The full story: I’m building a simple short links/golink type service where user’s can register short names for longer URLs. For example, mydomain.com/EmployeeHandbook would redirect to a much longer URL, like a google doc.

In a perfect world, there would be a catch-all route which would look at the URL, see if the path matches a record in the DB and to the longer URL. If not, it would render the form to create a new short URL.

In an even more perfect world, the short name could include path sections. For example: mydomain.com/Eng/Standards. This would likely break the default routing patterns.

Using the NotFound route seems like a natural fit, but it seems like it’s still run in the browser. Is there any way to ensure this happens on the server-side?

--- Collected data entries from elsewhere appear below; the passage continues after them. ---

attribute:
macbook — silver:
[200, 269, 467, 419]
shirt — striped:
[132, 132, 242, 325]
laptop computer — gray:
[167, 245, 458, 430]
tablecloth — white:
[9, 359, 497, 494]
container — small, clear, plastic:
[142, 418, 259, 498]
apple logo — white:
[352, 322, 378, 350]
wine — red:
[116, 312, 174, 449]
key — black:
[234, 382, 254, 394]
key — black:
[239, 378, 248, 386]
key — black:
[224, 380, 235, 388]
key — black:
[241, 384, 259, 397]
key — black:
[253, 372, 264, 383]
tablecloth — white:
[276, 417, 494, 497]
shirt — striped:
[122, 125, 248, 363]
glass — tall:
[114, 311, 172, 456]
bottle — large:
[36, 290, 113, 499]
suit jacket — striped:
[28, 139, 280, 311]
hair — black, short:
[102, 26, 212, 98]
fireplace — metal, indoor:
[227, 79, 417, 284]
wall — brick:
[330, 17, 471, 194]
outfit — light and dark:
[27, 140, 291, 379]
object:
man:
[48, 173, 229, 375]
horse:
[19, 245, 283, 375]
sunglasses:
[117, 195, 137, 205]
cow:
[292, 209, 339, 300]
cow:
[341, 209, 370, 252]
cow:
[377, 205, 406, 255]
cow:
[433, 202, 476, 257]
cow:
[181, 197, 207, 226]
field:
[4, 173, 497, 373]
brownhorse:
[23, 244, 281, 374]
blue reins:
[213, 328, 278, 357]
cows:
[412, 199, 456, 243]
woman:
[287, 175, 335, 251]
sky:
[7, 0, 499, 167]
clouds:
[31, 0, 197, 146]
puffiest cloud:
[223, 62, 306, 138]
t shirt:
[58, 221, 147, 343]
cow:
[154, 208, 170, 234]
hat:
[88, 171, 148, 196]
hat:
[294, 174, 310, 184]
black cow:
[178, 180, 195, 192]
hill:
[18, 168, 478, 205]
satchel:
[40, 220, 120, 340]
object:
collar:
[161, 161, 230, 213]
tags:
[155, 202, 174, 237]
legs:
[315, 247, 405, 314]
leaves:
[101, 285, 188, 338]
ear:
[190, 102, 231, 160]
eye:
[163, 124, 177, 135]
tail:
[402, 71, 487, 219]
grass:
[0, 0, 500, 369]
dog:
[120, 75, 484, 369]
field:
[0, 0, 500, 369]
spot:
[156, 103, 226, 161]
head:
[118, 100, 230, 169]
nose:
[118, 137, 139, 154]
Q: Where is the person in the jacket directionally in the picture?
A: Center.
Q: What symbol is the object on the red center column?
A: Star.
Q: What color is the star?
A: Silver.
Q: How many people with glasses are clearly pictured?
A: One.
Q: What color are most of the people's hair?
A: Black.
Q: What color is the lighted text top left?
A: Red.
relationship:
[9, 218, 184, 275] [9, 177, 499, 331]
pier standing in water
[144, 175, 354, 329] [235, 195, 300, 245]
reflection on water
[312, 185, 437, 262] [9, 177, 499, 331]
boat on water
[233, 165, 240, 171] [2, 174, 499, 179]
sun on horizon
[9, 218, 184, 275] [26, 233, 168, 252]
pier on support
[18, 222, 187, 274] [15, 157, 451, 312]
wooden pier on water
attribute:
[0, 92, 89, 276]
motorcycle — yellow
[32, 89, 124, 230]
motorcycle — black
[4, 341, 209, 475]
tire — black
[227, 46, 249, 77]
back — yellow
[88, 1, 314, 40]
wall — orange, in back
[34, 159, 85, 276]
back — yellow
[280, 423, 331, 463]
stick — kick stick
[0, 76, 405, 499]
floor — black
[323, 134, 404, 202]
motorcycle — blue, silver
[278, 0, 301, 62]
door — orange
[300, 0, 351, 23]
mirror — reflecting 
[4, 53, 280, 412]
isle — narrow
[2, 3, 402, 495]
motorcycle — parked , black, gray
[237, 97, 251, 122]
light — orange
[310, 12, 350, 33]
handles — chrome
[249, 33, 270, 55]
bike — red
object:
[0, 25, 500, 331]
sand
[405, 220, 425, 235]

Right now today you could:

We may include a <Route> directive that redirects, but the redirect would be coming from the client, not the server, so it wouldn’t be a “real” 301. If you need a server 301 you need something like Netlify redirects or the equivalent on another JAMstack provider.

Unfortunately due to the way single page apps work you can’t really rely on the server being around and returning proper HTTP status codes. In order to get your app to start you have to get an index.html which will be a 200 OK, and that’s it, any other calls will be XHR.

Thanks for the response. This makes sense and seems reasonable.

Some single-page frameworks include server-side execution in the components. I did a POC of this with next.js by putting the server-side part in MyDocument.getInitialProps, but that felt pretty hacky. Ultimately, with that POC I went a similar route to your recommendation and put a simple layer in front of the next app.